**What to work on:**
Copy out every line of the items below word for word, omitting the pictures.

**Provided records:**
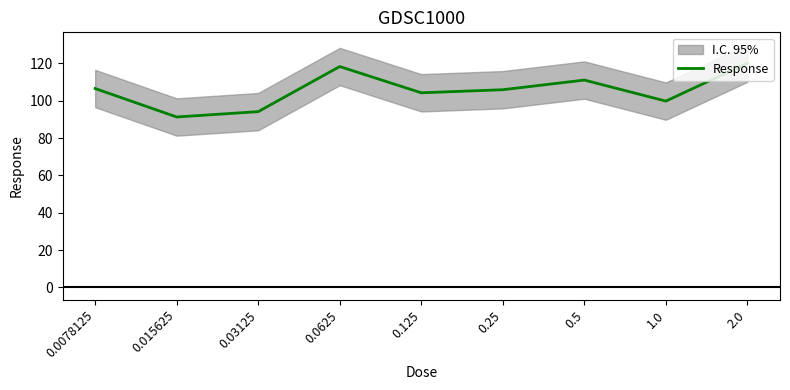

What is the ratio of the value at 0.015625 to the value at 2.0?

0.8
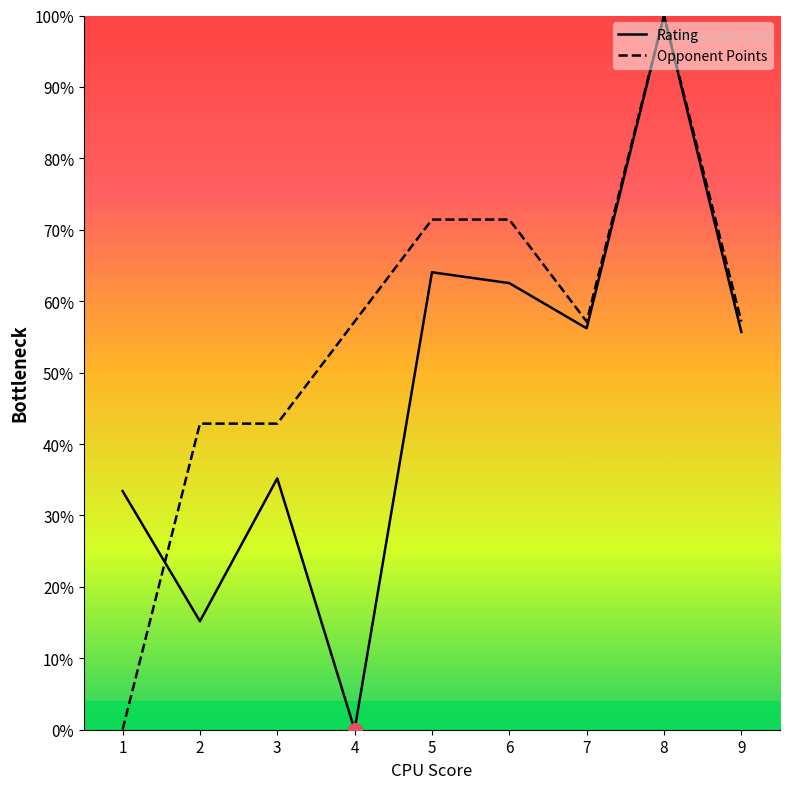

In Opponent Points, how many points are higher than both neighbors (excluding endpoints)?

1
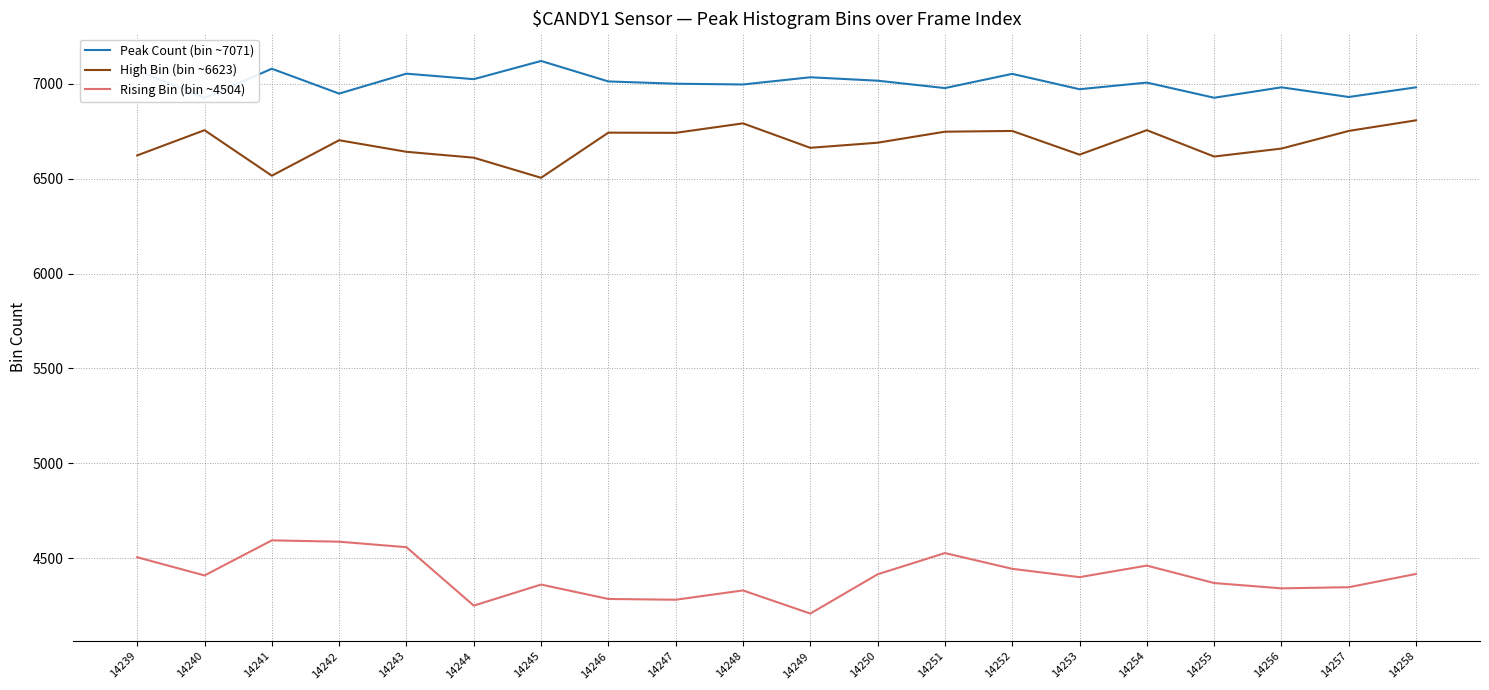

Where is Peak Count (bin ~7071) nearest to the value 7023?

14244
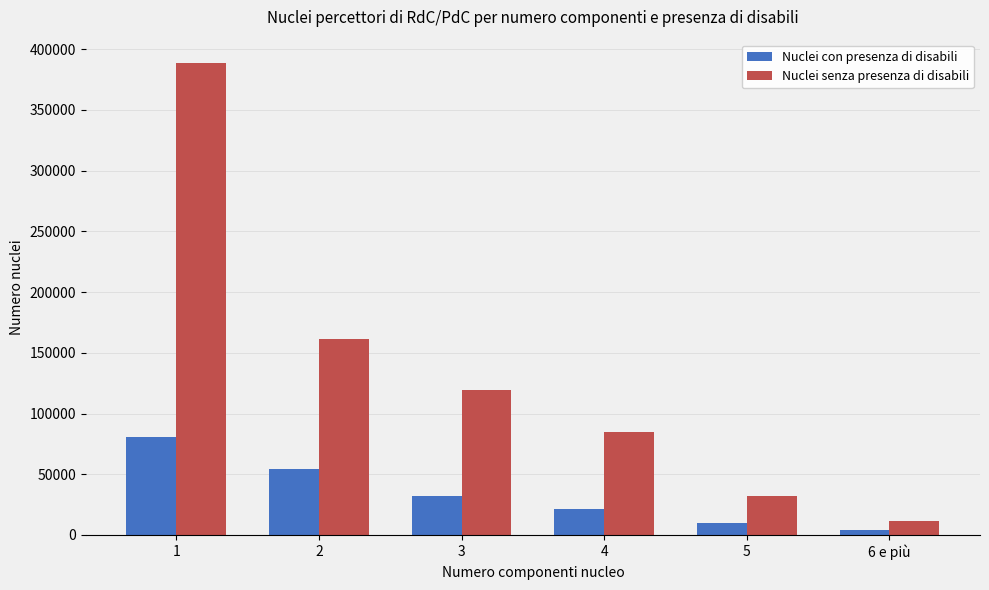

Reading left to right, extract all data points from this chart.

Nuclei con presenza di disabili: 1=80725	2=54251	3=32427	4=21583	5=9505	6 e più=4366
Nuclei senza presenza di disabili: 1=388381	2=161609	3=119716	4=84639	5=31740	6 e più=11904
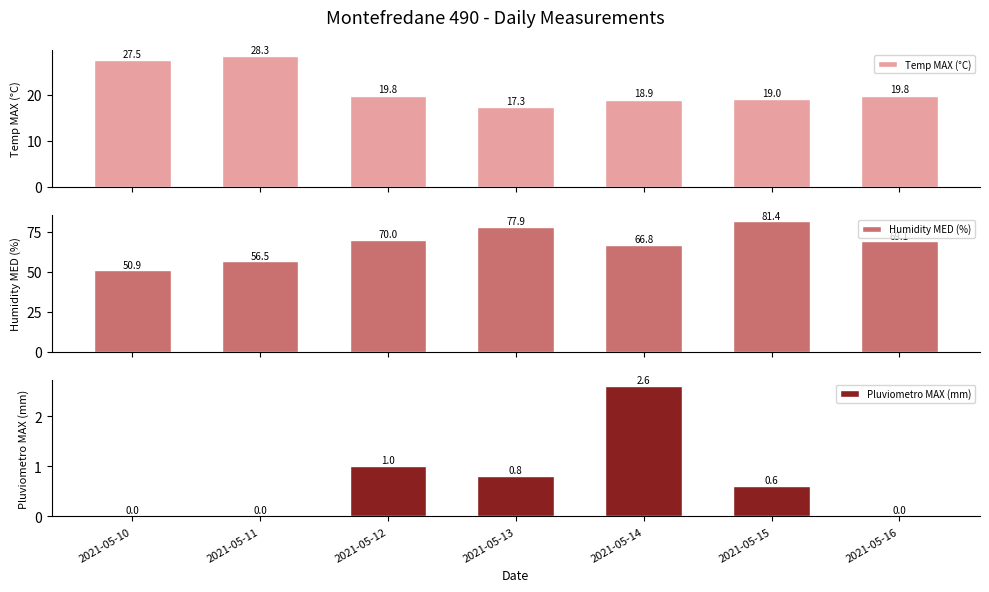

What is the difference between the highest and lowest values at 2021-05-14?

64.2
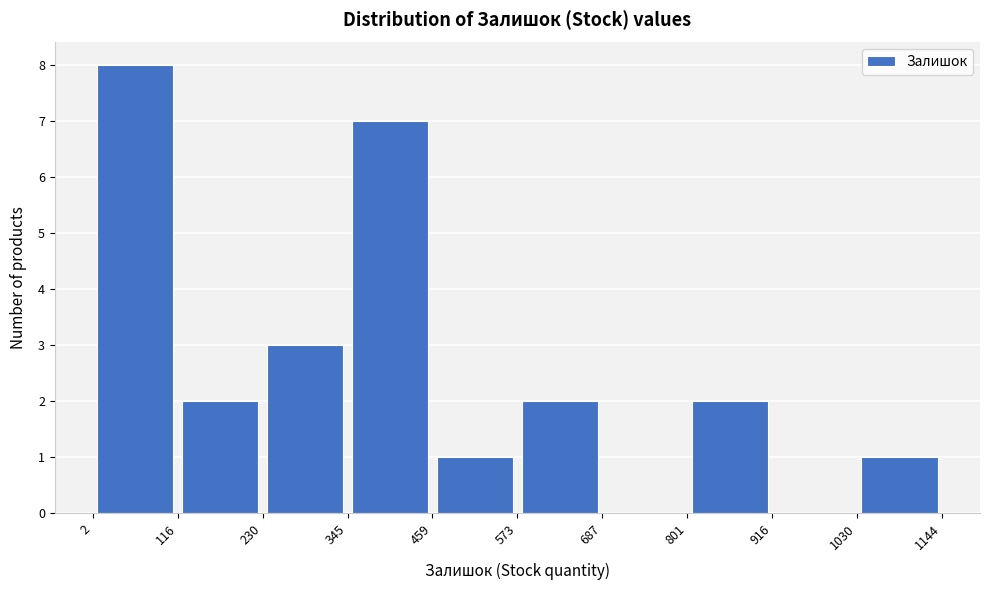

Which range on the x-axis has the tallest bar?

2 to 116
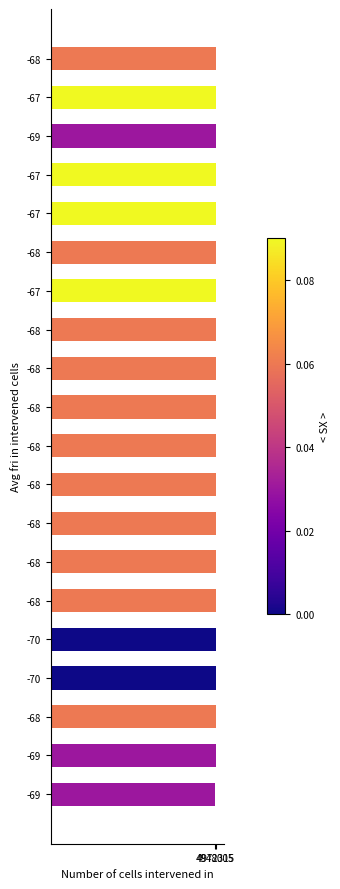

Which category has the highest value across all series?

-69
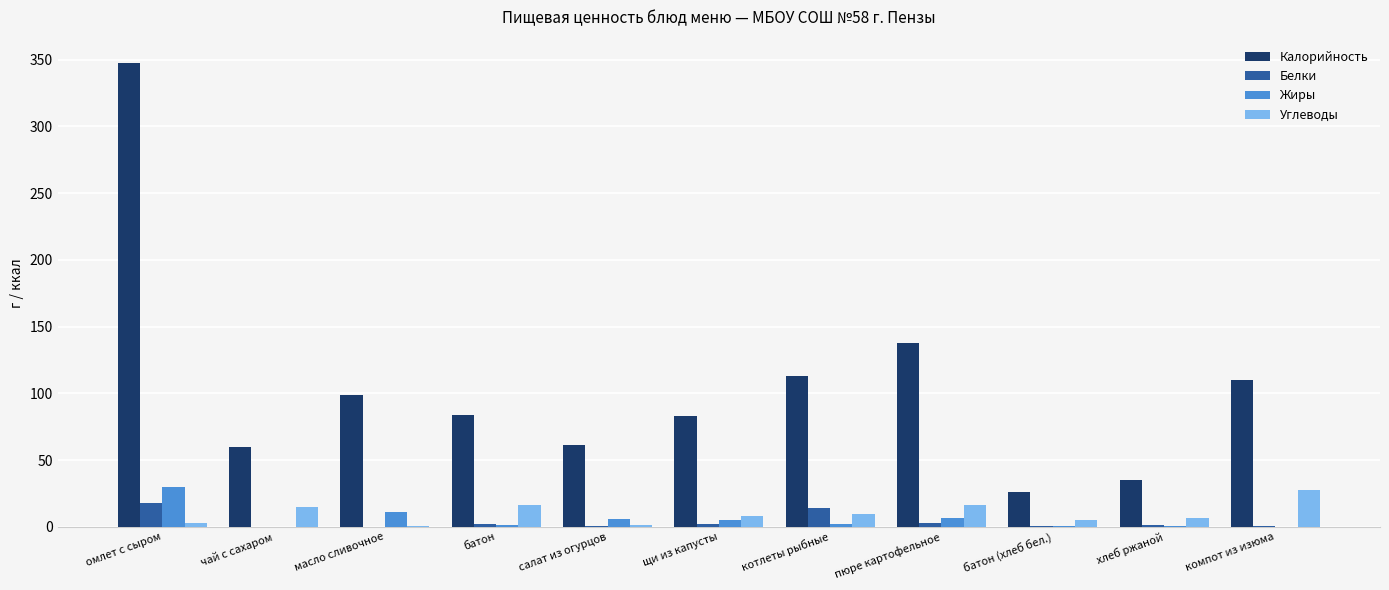

At which category does the chart reach its peak across all series?

омлет с сыром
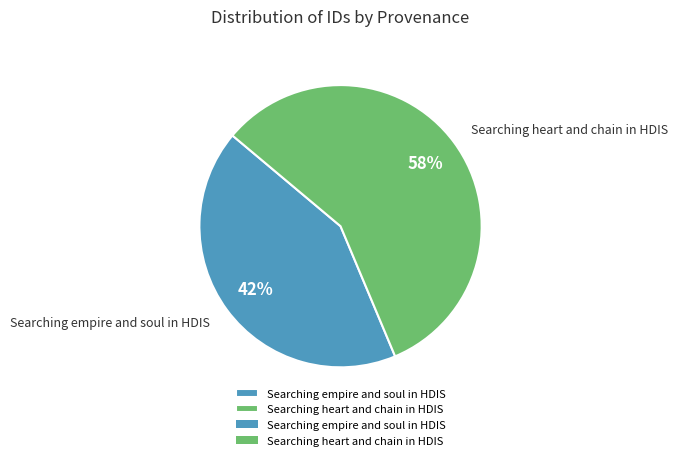

Combined, do Searching empire and soul in HDIS and Searching heart and chain in HDIS account for over 50%?

Yes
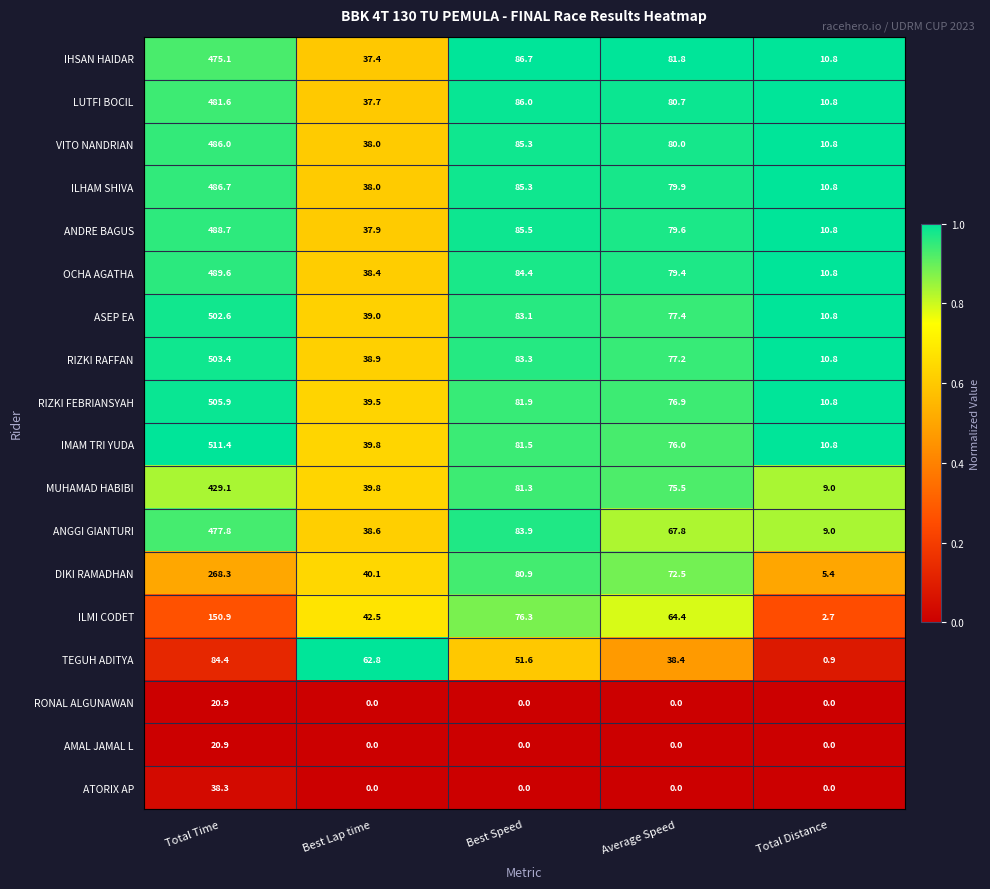

What is the minimum value for IMAM TRI YUDA?

10.8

**Solution:**
What is the ratio of the value at 0.015625 to the value at 2.0?

0.8

In Opponent Points, how many points are higher than both neighbors (excluding endpoints)?

1

Where is Peak Count (bin ~7071) nearest to the value 7023?

14244

Reading left to right, extract all data points from this chart.

Nuclei con presenza di disabili: 1=80725	2=54251	3=32427	4=21583	5=9505	6 e più=4366
Nuclei senza presenza di disabili: 1=388381	2=161609	3=119716	4=84639	5=31740	6 e più=11904

What is the difference between the highest and lowest values at 2021-05-14?

64.2

Which range on the x-axis has the tallest bar?

2 to 116

Which category has the highest value across all series?

-69

At which category does the chart reach its peak across all series?

омлет с сыром

Combined, do Searching empire and soul in HDIS and Searching heart and chain in HDIS account for over 50%?

Yes

What is the minimum value for IMAM TRI YUDA?

10.8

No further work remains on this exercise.